Private markets in focus

In February 2025, the Australian Securities and Investments Commission released Australia’s evolving capital markets: a discussion paper on the dynamics between public and private markets and called for feedback and debate on its regulatory approach to the growing private equity and debt markets. The regulator gave delegates at the KangaNews Debt Capital Market Summit a deeper insight into the consultation and what it seeks to achieve.

INTERVIEWEE
  • Andrew Templer Senior Executive Leader, Market Conduct AUSTRALIAN SECURITIES AND INVESTMENTS COMMISSION
INTERVIEWER
  • Meredith Paynter Partner KING & WOOD MALLESONS

What prompted ASIC [the Australian Securities and Investments Commission] to issue this paper?

Public markets are changing and private markets are growing. Ensuring we have healthy capital markets in public and private sectors, as well as in debt and equity, is crucial to the robustness of the Australian economy. It is also important to provide companies with opportunities to support business growth to take our economy into the future.

Information shown –

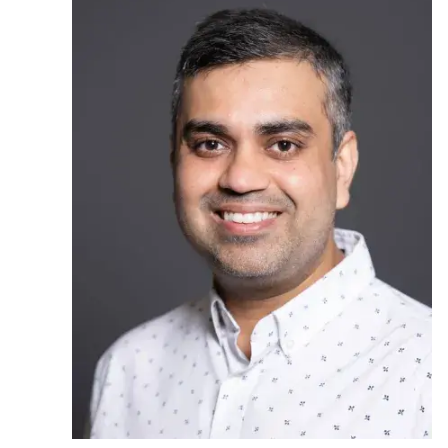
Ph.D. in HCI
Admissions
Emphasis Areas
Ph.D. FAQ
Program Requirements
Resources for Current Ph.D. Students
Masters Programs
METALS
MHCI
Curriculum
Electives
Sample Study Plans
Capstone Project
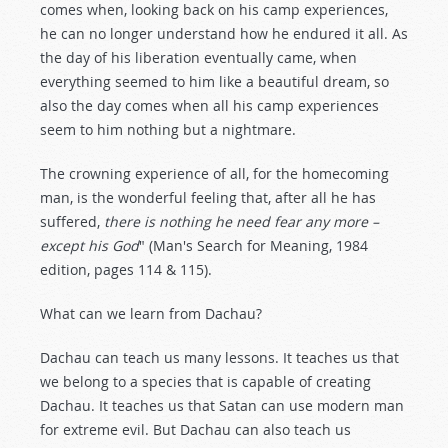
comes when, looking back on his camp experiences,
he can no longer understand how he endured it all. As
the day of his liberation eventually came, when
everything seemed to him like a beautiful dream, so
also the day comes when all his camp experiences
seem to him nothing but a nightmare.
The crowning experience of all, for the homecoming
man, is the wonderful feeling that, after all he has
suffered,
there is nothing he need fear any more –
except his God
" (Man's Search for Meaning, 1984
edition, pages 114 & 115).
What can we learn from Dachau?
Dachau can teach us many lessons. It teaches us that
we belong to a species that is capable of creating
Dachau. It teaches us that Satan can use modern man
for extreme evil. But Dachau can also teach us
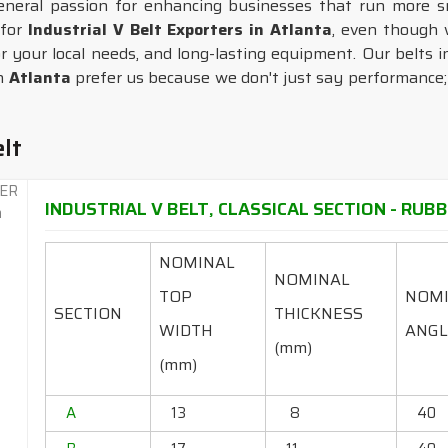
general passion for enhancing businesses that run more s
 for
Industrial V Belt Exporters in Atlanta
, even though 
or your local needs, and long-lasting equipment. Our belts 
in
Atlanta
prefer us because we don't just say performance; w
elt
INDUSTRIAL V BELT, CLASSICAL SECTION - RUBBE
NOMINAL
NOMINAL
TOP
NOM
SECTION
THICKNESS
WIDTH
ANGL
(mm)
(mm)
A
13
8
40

* * *

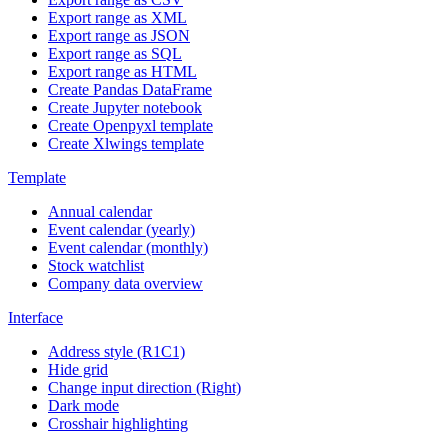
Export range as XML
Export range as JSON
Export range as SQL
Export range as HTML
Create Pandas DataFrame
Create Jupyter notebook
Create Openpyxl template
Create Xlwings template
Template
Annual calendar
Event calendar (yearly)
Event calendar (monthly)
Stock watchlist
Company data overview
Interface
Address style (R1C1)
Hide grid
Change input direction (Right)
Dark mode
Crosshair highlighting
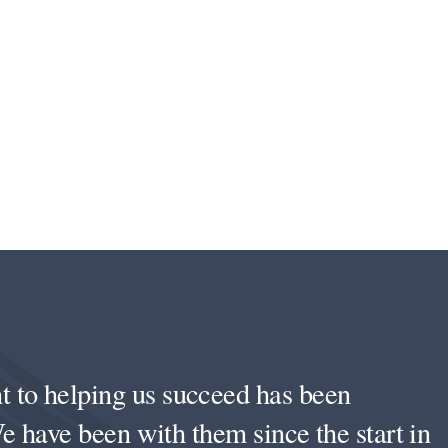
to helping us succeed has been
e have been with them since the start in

Activity – Continue the ASIC private markets interview above from its last sentence.

Result for this exercise –
We believe now is the right time to review our approach and to consider the regulatory settings. We also wanted to invite the industry to share its ideas as well as to provide feedback on our suggestions about how we can improve market operations and best prepare for the future.

Our paper aims to facilitate discussion on the implications of changing market conditions. We hope to build a shared understanding so we can assess the issues that have been introduced in our paper, as well as any others the market might raise, and then have a discussion about whether regulatory intervention is needed.

There might have been an expectation in anticipation of the discussion paper that ASIC would come up with a consultation paper with a range of proposals relating to proposed changes to our regulatory settings. We haven’t taken this approach at all. Instead, the paper makes clear our preliminary views and gives an outline of how our work is already changing to adapt to the changes we are seeing in these markets.

A key question in our minds is whether existing regulatory settings are contributing to perceived issues and whether there is any need for intervention.

Finally, I would like the audience to understand that we are not looking only to tighten regulation. We are also looking at ways to simplify our regulatory processes and make them more efficient and user-friendly.

The paper contains data that show the extent to which the Australian public market, especially the equity market, is shrinking. Is this phenomenon unique to Australia?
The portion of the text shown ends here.